The movie strongly suggests that the older brother of Dido's fiance will brutally rape her, given the chance. The older brother is the shorter figure on the left. The fiance,  on the right, will marry her for her money.

The movie has been likened to a Jane Austen novel, and we can see the parallels, especially to Mansfield Park, in a young girl adopted into a wealthy family as a not quite equal. We can see too the concern for money, especially on the marriage market, as reminiscent of Austen. More importantly, Belle suggests Austen in all the ways minute domestic injustices can be read  as stand ins for larger social injustices. This movie be viewed as a feel good costume drama. It can be understood as a comforting, familiar narrative, in which whites, good and compassionate and moral, overturn the evils of racism on both systemic and personal levels. Or it can be read as troubling drama in which the profit motive is, both in the marriage market and the larger markets in which capital flows globally, the root of human misery. 
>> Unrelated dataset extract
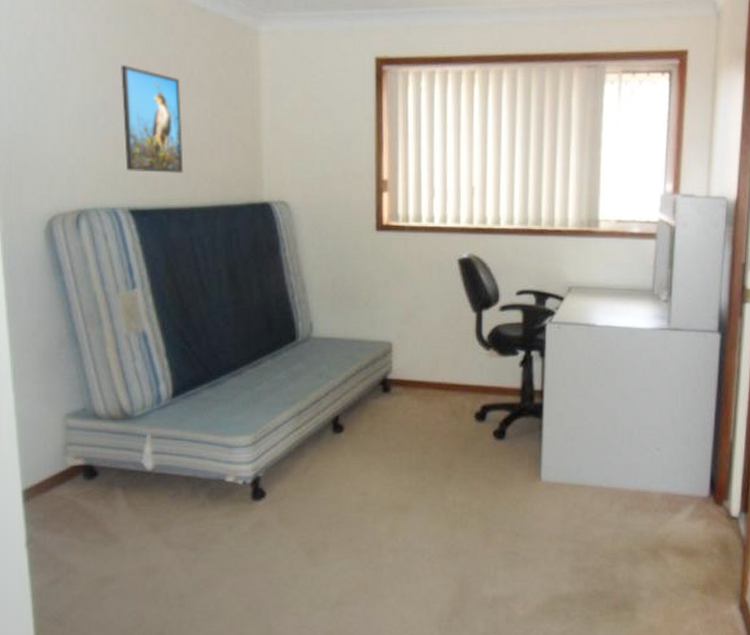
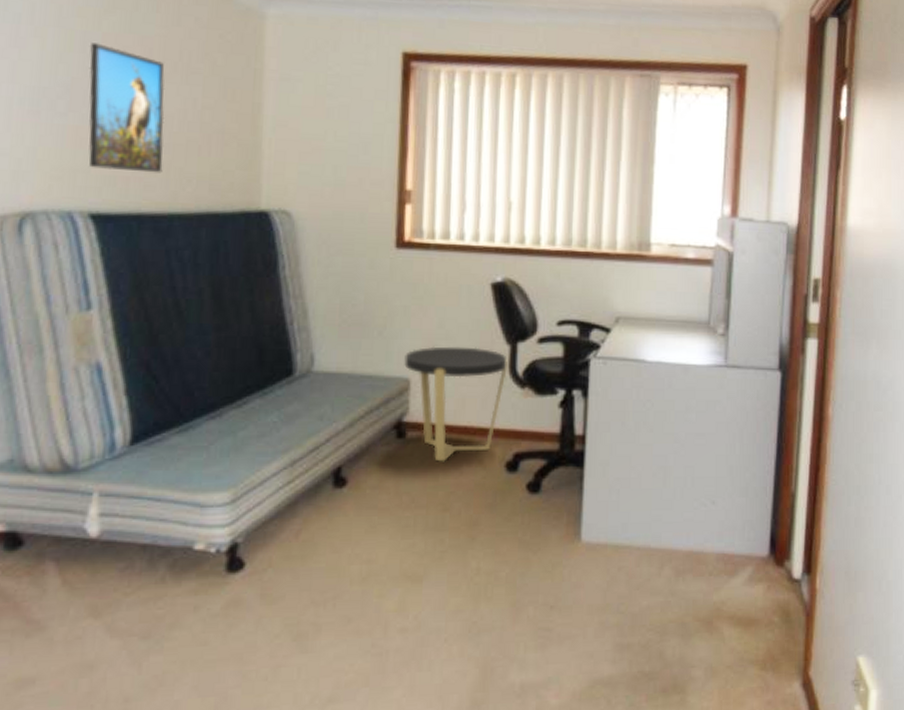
side table: none [387,314,474,413] -> present [404,346,507,462]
This profit motive still reigns supreme in the world today and continues to lead to ideologies that distort human relationships and community in truly grotesque ways. As with Austen's novels, Belle can be understood as much more subversive than its placid surface suggests. Unlike in Austen, however, Belle does explicitly (rather than implicitly) have a horror story at its heart.

As I watched the movie, I was reminded of the Gothic, for what could be more of a horror story than mass drowning the blacks, and I wondered to what extent eighteenth century Gothic expressed unspoken unease about the black Other. 

I was reminded too of Amazing Grace, the movie about Wilberforce, and of Spielberg's Lincoln. Lincoln and Belle seemed similar in depicting a dramatic moment in black emancipation within the context of a domestic drama, including the influence of blacks in the domestic environment. (If, as both movies posit, it takes a direct relationship with a person from an oppressed class for dominant class people to be influenced to do right thing (a premise I don't necessarily agree with) then let's bring on desegregation.) 

 I found the idealism and emotional intensity of Dido and Davanier compelling. Davanier is a young, poor law student who falls in love with Dido. Davanier is not a Quaker--in fact, he looks like an American minuteman in his blue coats with rows of brass buttons and unpowdered ponytail, but in his simplicity he suggests a Quaker-like alternative to the grander and more lavish upperclass life supported on human misery. His presence speaks to the importance of the simplicity testimony.

Davanier, who cares about people more than money, provides an alternative vision of what life can be.

I take away from this movie the need for an understanding of the context that supports unjust ideologies and the need to fight to change systems that perpetrate cruelty, no matter what the logic (and there always is a seemingly immutable logic) that justifies them. I also support the need for individual action. We need both: saving Dido from slavery was an important act of compassion, though no replacement for abolishing the slave system. Often, I hear that "personal" charity should replace systems of charity or conversely, hear that personal acts have no value; however, the answer is not either/or but both/and.

A question, however, arises. The movie is very Austenian in putting everything on a knife point. While the horrific drowning of the Africans lies at the center of the movie, we never see it enacted--we don't witness the chained slaves thrown overboard. The movie stays in England. The horror is thus both central and yet cerebral. The question becomes: does the movie make its point about the connection between greed/profit and horrific cruelty better by not showing us the image--would we tend to isolate the image from the larger context?--or would showing the image reinforce the movie's point?  


Diane said...

See my friend Ellen Moody's blog for another take on the film:

Diane said...

In the movie, Dido grows up as a companion to Lady Elizabeth Murray, though when guests come, Dido cannot eat with the family. Dido is aware of her color and the stigma attached to it.